Task material: Begin

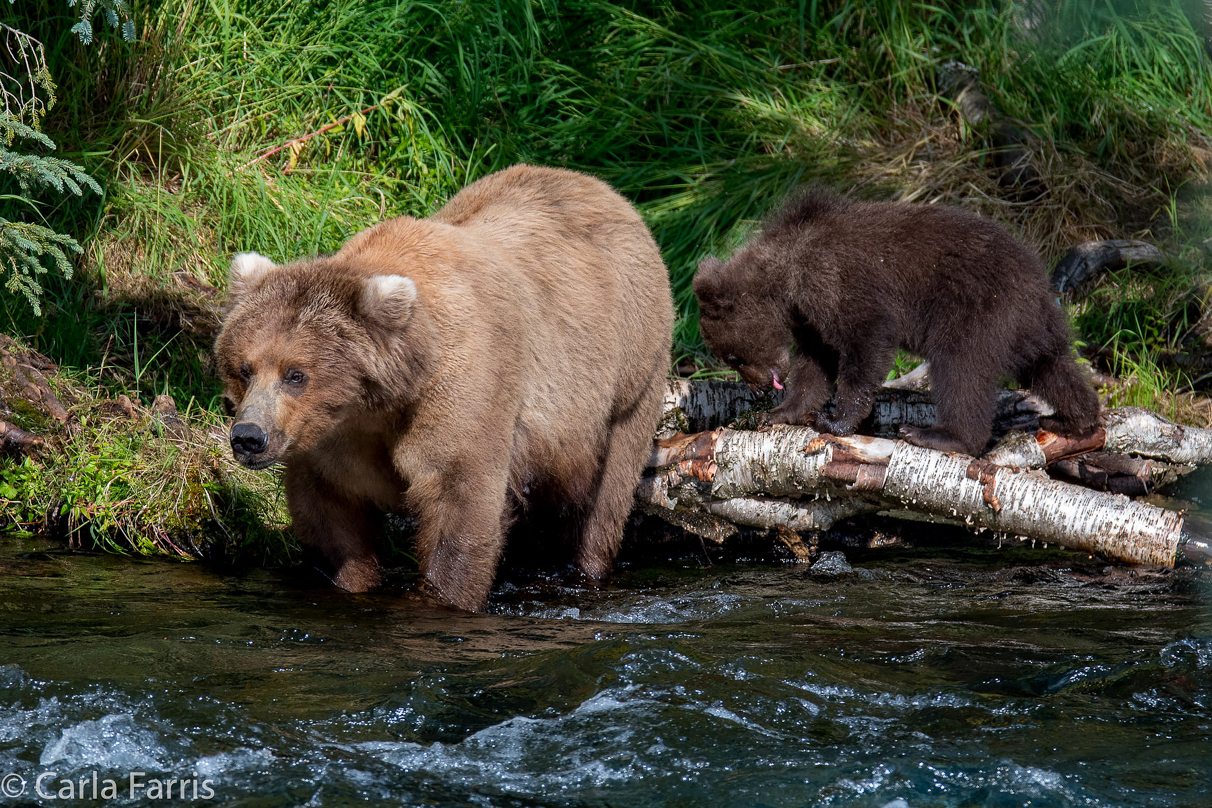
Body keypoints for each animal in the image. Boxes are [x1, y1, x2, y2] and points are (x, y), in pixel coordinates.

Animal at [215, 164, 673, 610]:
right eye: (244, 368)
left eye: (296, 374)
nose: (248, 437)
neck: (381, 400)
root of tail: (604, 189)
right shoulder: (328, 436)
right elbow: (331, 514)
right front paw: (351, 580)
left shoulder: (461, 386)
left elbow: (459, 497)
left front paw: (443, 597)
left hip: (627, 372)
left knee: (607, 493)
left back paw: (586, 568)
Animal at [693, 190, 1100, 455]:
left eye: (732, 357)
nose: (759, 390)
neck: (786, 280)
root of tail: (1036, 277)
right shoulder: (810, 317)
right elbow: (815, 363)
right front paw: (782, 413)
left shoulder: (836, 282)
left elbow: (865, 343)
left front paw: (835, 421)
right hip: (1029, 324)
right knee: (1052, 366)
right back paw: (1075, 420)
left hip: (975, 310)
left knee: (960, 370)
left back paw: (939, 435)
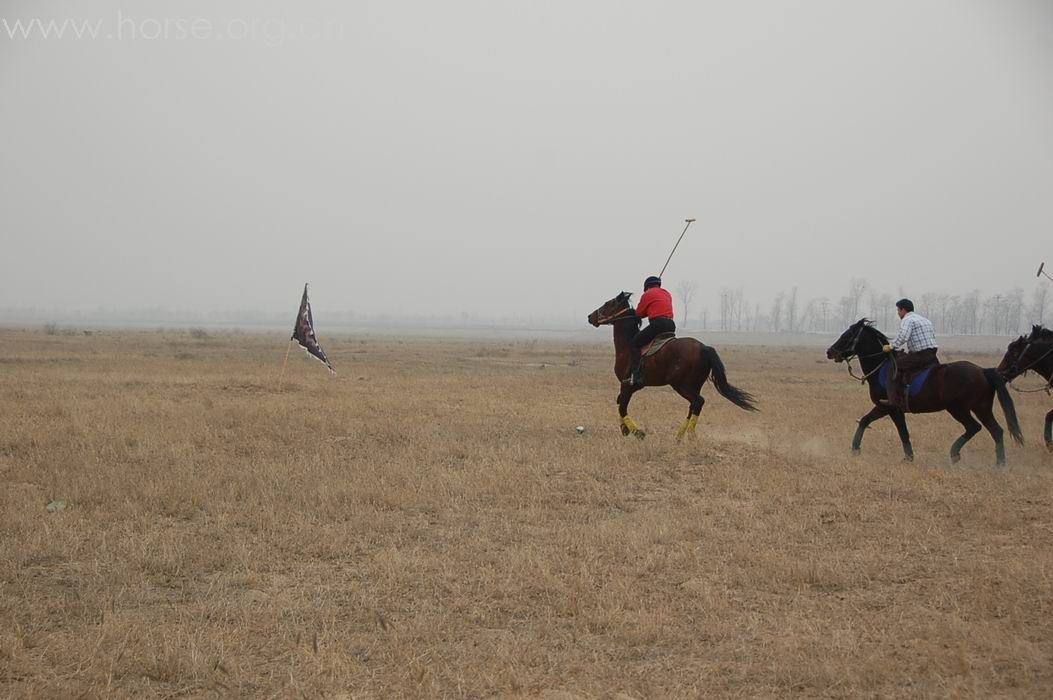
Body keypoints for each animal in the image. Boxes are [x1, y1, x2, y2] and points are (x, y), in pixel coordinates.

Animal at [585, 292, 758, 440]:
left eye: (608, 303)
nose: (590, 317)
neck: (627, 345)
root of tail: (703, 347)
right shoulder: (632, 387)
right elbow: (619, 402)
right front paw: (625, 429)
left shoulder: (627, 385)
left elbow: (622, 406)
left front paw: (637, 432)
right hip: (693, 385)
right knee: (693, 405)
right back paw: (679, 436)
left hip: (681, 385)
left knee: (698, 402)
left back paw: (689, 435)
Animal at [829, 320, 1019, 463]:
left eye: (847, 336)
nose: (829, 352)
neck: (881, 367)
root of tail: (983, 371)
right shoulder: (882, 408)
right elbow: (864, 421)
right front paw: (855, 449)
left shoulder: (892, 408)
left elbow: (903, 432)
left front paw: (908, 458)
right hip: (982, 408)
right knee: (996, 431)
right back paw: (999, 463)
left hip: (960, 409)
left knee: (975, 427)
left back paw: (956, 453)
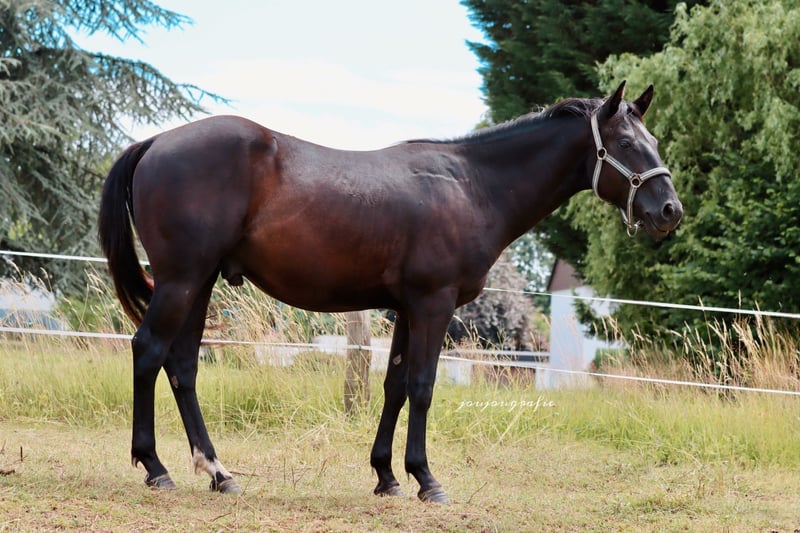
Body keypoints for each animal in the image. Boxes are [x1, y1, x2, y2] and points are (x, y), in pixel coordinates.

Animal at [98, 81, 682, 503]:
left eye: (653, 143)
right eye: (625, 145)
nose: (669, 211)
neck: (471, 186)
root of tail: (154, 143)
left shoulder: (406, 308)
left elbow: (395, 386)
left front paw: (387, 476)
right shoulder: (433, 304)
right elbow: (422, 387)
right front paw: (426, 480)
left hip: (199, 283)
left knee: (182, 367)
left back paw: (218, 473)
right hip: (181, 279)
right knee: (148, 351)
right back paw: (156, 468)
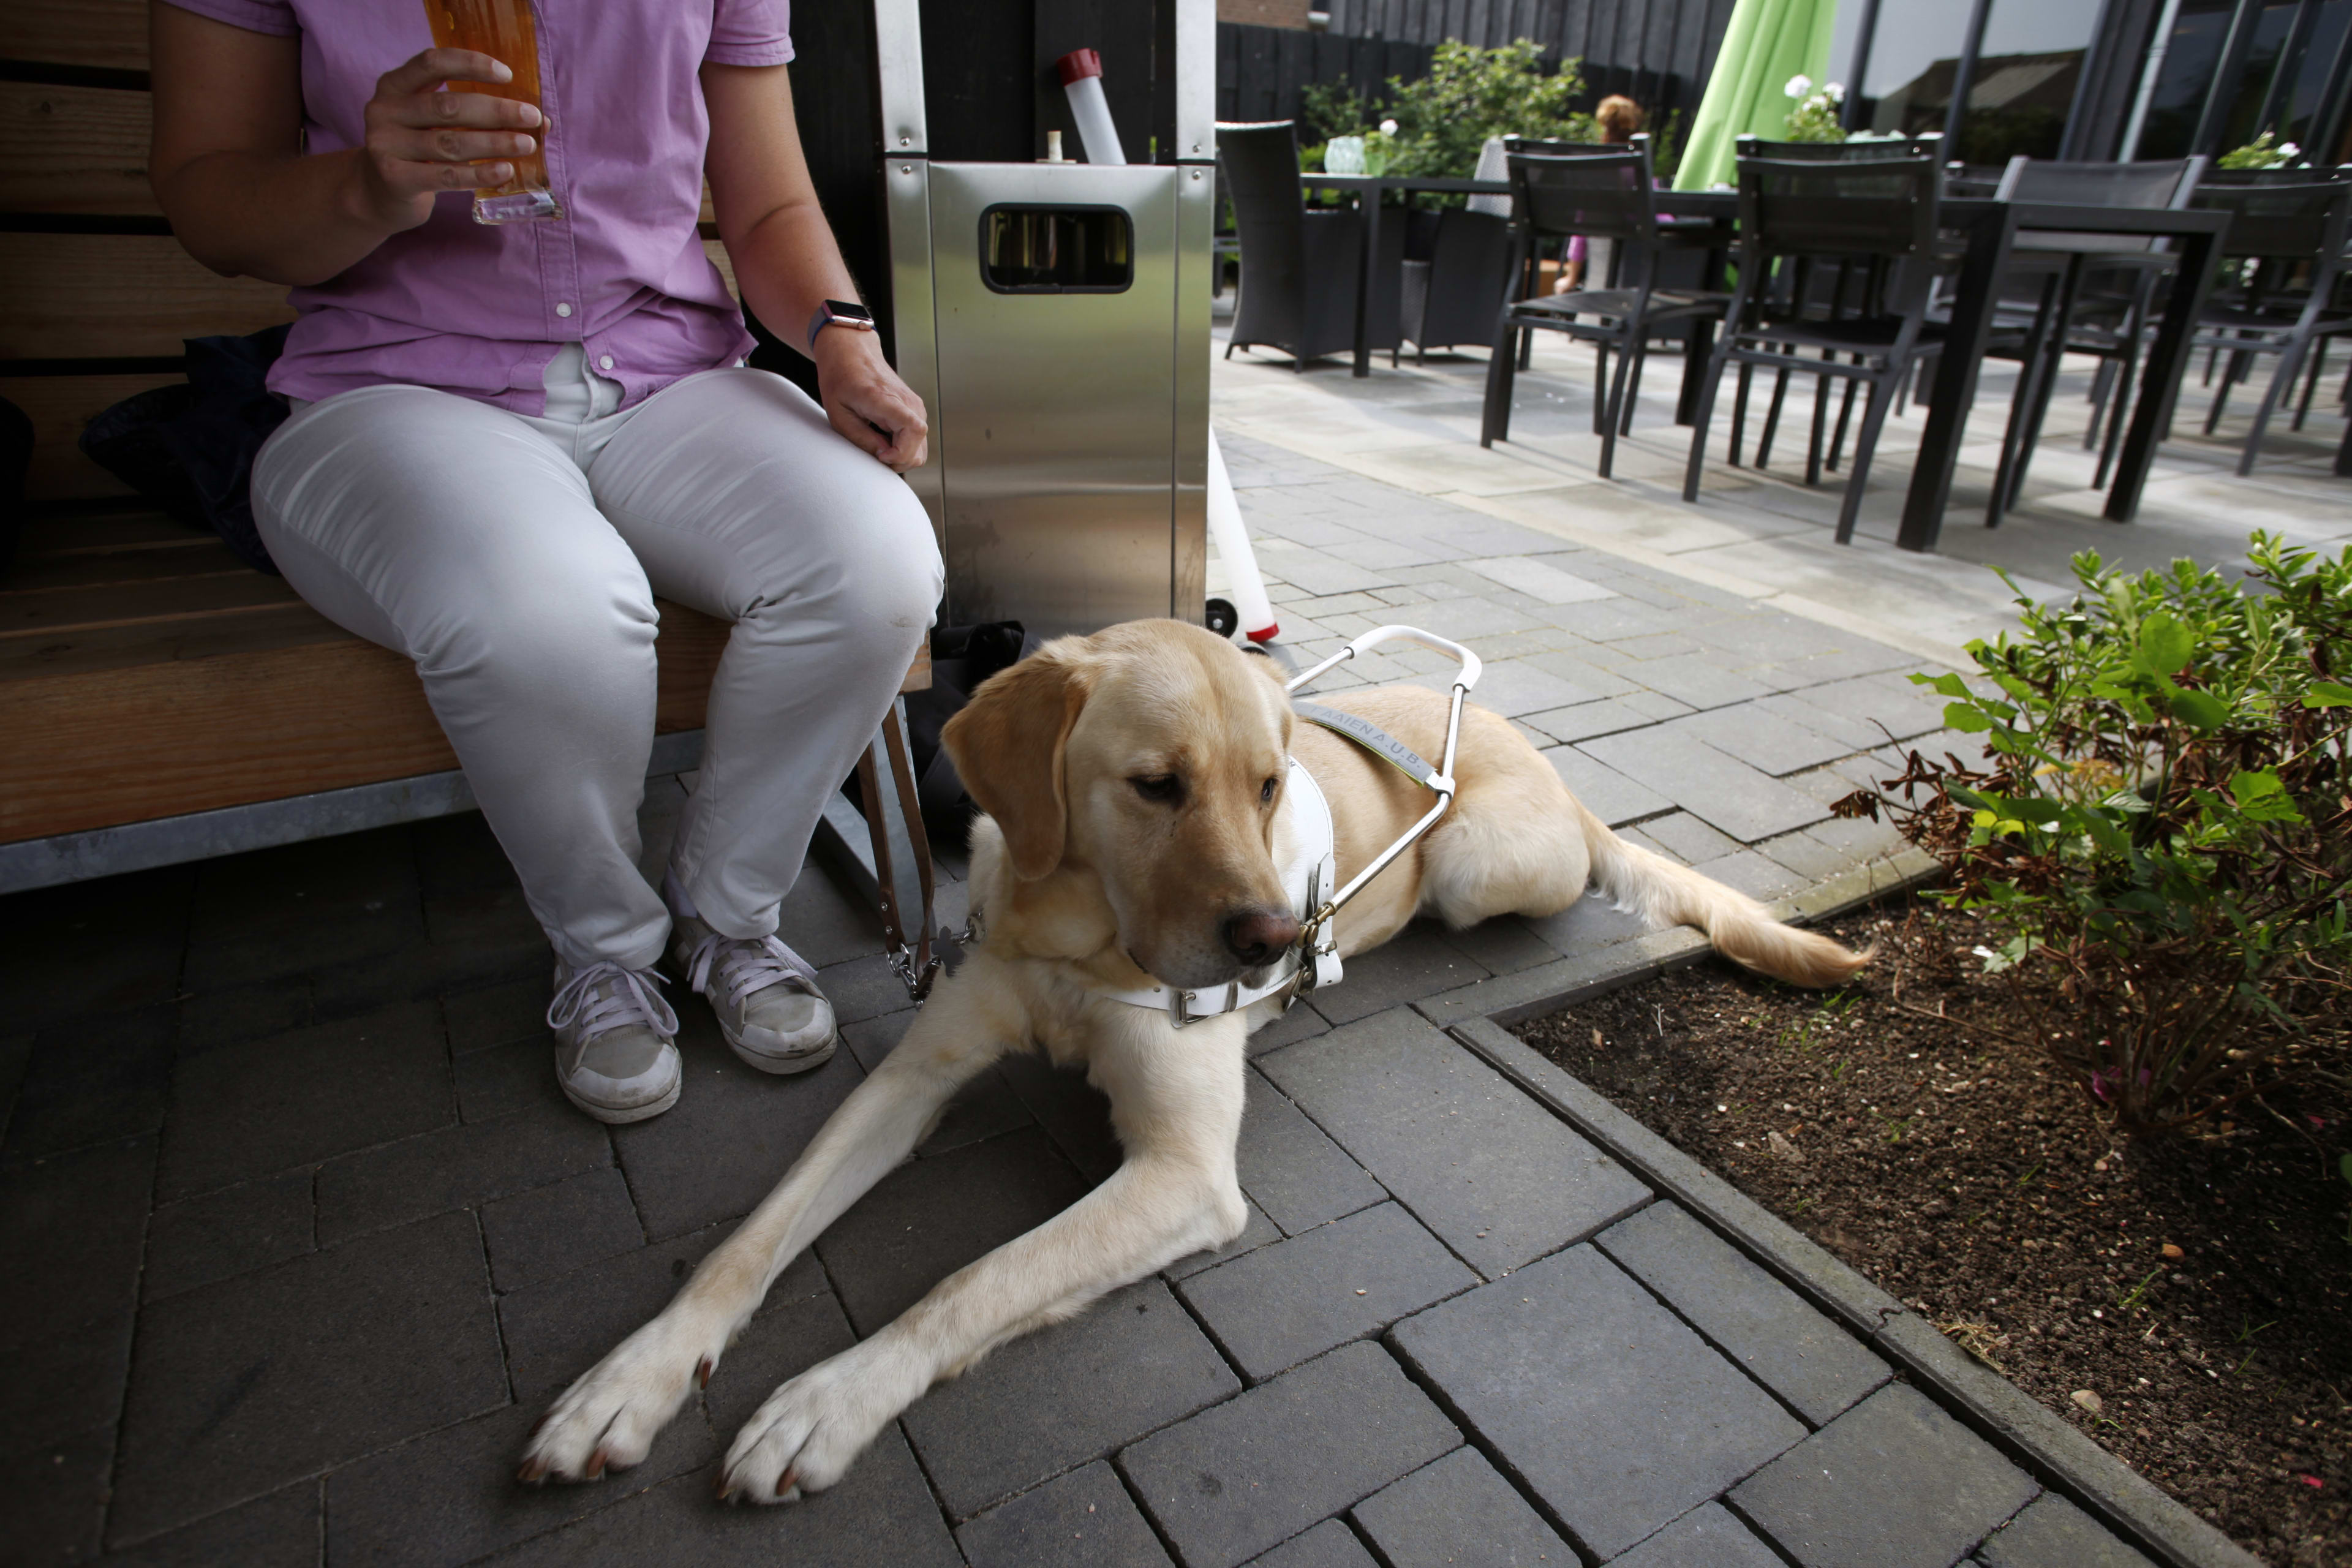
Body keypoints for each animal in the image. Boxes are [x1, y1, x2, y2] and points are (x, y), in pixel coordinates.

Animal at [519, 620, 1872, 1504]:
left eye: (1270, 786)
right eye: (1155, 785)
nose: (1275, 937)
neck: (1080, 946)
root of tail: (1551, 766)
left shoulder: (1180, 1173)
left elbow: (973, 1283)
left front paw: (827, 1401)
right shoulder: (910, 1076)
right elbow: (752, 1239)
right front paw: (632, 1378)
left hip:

Task material: End

Produce an exact copy of every line above, with the images left out.

Body keypoints for each animal in the image. Boxes are [x1, y1, x2, y2] and points are (x, y), in pixel coordinates.

Animal at [215, 164, 673, 610]:
right eye: (244, 368)
left eye: (296, 374)
nose: (248, 437)
neck: (381, 400)
root of tail: (604, 189)
right shoulder: (328, 436)
right elbow: (331, 514)
right front paw: (351, 580)
left shoulder: (461, 386)
left elbow: (459, 497)
left front paw: (443, 597)
left hip: (627, 372)
left knee: (607, 493)
left back paw: (586, 568)
Animal at [693, 190, 1100, 455]:
left eye: (732, 357)
nose: (759, 390)
neck: (786, 280)
root of tail: (1036, 277)
right shoulder: (810, 317)
right elbow: (815, 363)
right front paw: (782, 413)
left shoulder: (836, 282)
left elbow: (865, 343)
left front paw: (835, 421)
right hip: (1029, 324)
right knee: (1052, 366)
right back paw: (1075, 420)
left hip: (975, 310)
left knee: (960, 370)
left back paw: (939, 435)
Body keypoints for each animal in the image. Boxes are [x1, y1, x2, y2] and points are (x, y), in pixel coordinates.

Animal at [585, 292, 758, 440]:
left eye: (608, 303)
nose: (590, 317)
neck: (627, 345)
root of tail: (703, 347)
right shoulder: (632, 387)
right elbow: (619, 402)
right front paw: (625, 429)
left shoulder: (627, 385)
left elbow: (622, 406)
left front paw: (637, 432)
right hip: (693, 385)
right knee: (693, 405)
right back paw: (679, 436)
left hip: (681, 385)
left knee: (698, 402)
left back paw: (689, 435)
Animal at [829, 320, 1019, 463]:
left eye: (847, 336)
nose: (829, 352)
neck: (881, 367)
root of tail: (983, 371)
right shoulder: (882, 408)
right elbow: (864, 421)
right front paw: (855, 449)
left shoulder: (892, 408)
left elbow: (903, 432)
left front paw: (908, 458)
right hip: (982, 408)
right knee: (996, 431)
right back paw: (999, 463)
left hip: (960, 409)
left knee: (975, 427)
left back paw: (956, 453)
Body keypoints for each animal in the image. Boxes are [x1, y1, x2, y2] and points are (x, y), in pixel coordinates.

Animal at [98, 81, 682, 503]:
left eye: (653, 143)
right eye: (625, 145)
nose: (669, 211)
neck: (471, 186)
root of tail: (154, 143)
left shoulder: (406, 308)
left elbow: (395, 386)
left front paw: (387, 476)
right shoulder: (433, 304)
right elbow: (422, 387)
right front paw: (426, 480)
left hip: (199, 283)
left knee: (182, 367)
left back paw: (218, 473)
right hip: (181, 279)
right knee: (148, 351)
right back paw: (156, 468)
Body keypoints for each animal in the image. Boxes are [x1, y1, x2, y2] and points are (x, y), in pixel coordinates.

Animal at [519, 620, 1872, 1504]:
left eye: (1270, 786)
right eye: (1155, 785)
nose: (1275, 937)
neck: (1080, 946)
root of tail: (1551, 766)
left shoulder: (1180, 1173)
left elbow: (973, 1283)
left front paw: (827, 1401)
right shoulder: (910, 1076)
right elbow: (752, 1239)
right front paw: (632, 1378)
left hip:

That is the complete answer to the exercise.